Don't you think it would have been more constructive, instead of telling me I did it wrong, to have just posted your explanation of grips to the OP?

Are you serious? :) Tennis racquet is a symetrical object, so there is absolutelly no difference between bevels 1 and 5. Each of them may be bottom or top.

I see that you are offended, without reason. I didn't tell that you were wrong, because you are clearly not wrong - all you said is 100% accurate.

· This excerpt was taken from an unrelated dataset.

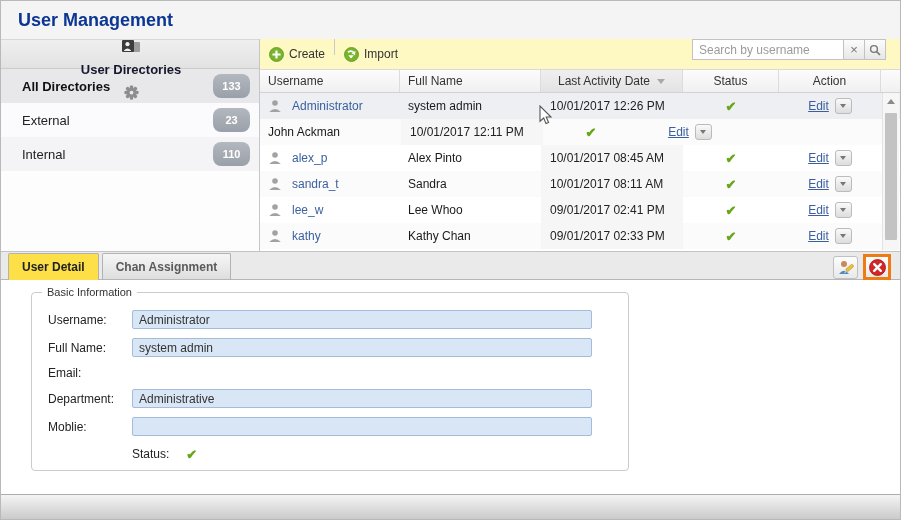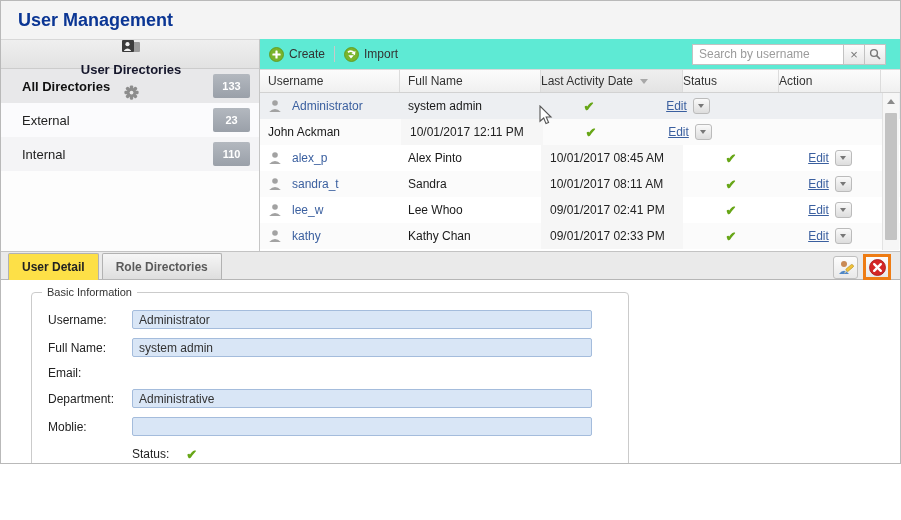"User Management" #app { height: 464px -> 520px }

I just gave my observation that refering to bevel 1 instead bevel 5 gives more meaning to "western" grip (it's west of continental).

Cheers,
Dragan

3fees 12-20-2012 06:17 PM

The racquet handle is octagonal with bevels 1 thru 8 clockwise, the "Vee" in between the thumb and index finger shows what grip it is for right handers, reverse for left handers

Forehand Grips right handers-counterclockwise for left handers:

Vee on

Bevel 1- Continental Grip
Bevel 1 Point-Australian Grip
Bevel 2-Eastern grip
Bevel 3-Semi Western grip
Bevel 4-Western grip

You can use the knuckle of the index finger as well.

Yours looks Semi-Western.

corbind 12-24-2012 06:50 PM

Quote:

Originally Posted by Dragan (Post 7071792)
Since bevel 1 is the same thing as bevel 5, it makes more sense that western grip is refered as bevel 1 (west = left from continental, east = right from continental, as in geography).

Where did you learn this? Got a link to the book or article? Bevel 1 is not the same as 5. Only 1 refers to the part of the grip facing the sky. Only 5 describes the part of the grip facing the ground.

If what uou prescribe were true, you could describe a Western forehand and hit it with the BACK of the palm facing the opponent durning contact with the ball! :shock:

Dragan 12-25-2012 12:29 AM

Come on guys, are you really "3D challenged" that you cannot understand the simple fact that a tennis racquet only has four distinctive bevels?! While you swing your racquet and play, all bevels may face sky or ground, left or right, front or back.

I agree that using the top/bottom explanation is just fine for explaining grips to kids and beginners, but in a real game you never point racquet head towards you opponent to change grips. You do grip changes "on the fly" and the most important thing is to switch between grips in the most efficient (i.e. quickest) way. And you rarely hit the ball with the same face of the racquet, so "top" and "bottom" bevels change sides numerous times during a tennis match.

Now please tell me what is the difference between these two grips:

1) First supinate your hand and place base knuckle of your index finger on the bevel 5

2) First place the base knuckle of your index finger on the bevel 1 and then supinate your hand.

But for the sake of preventing future noise here - I admit I'm wrong, there are top and bottom bevels and bevels 1 and 5 are clearly not the same thing. Over and out.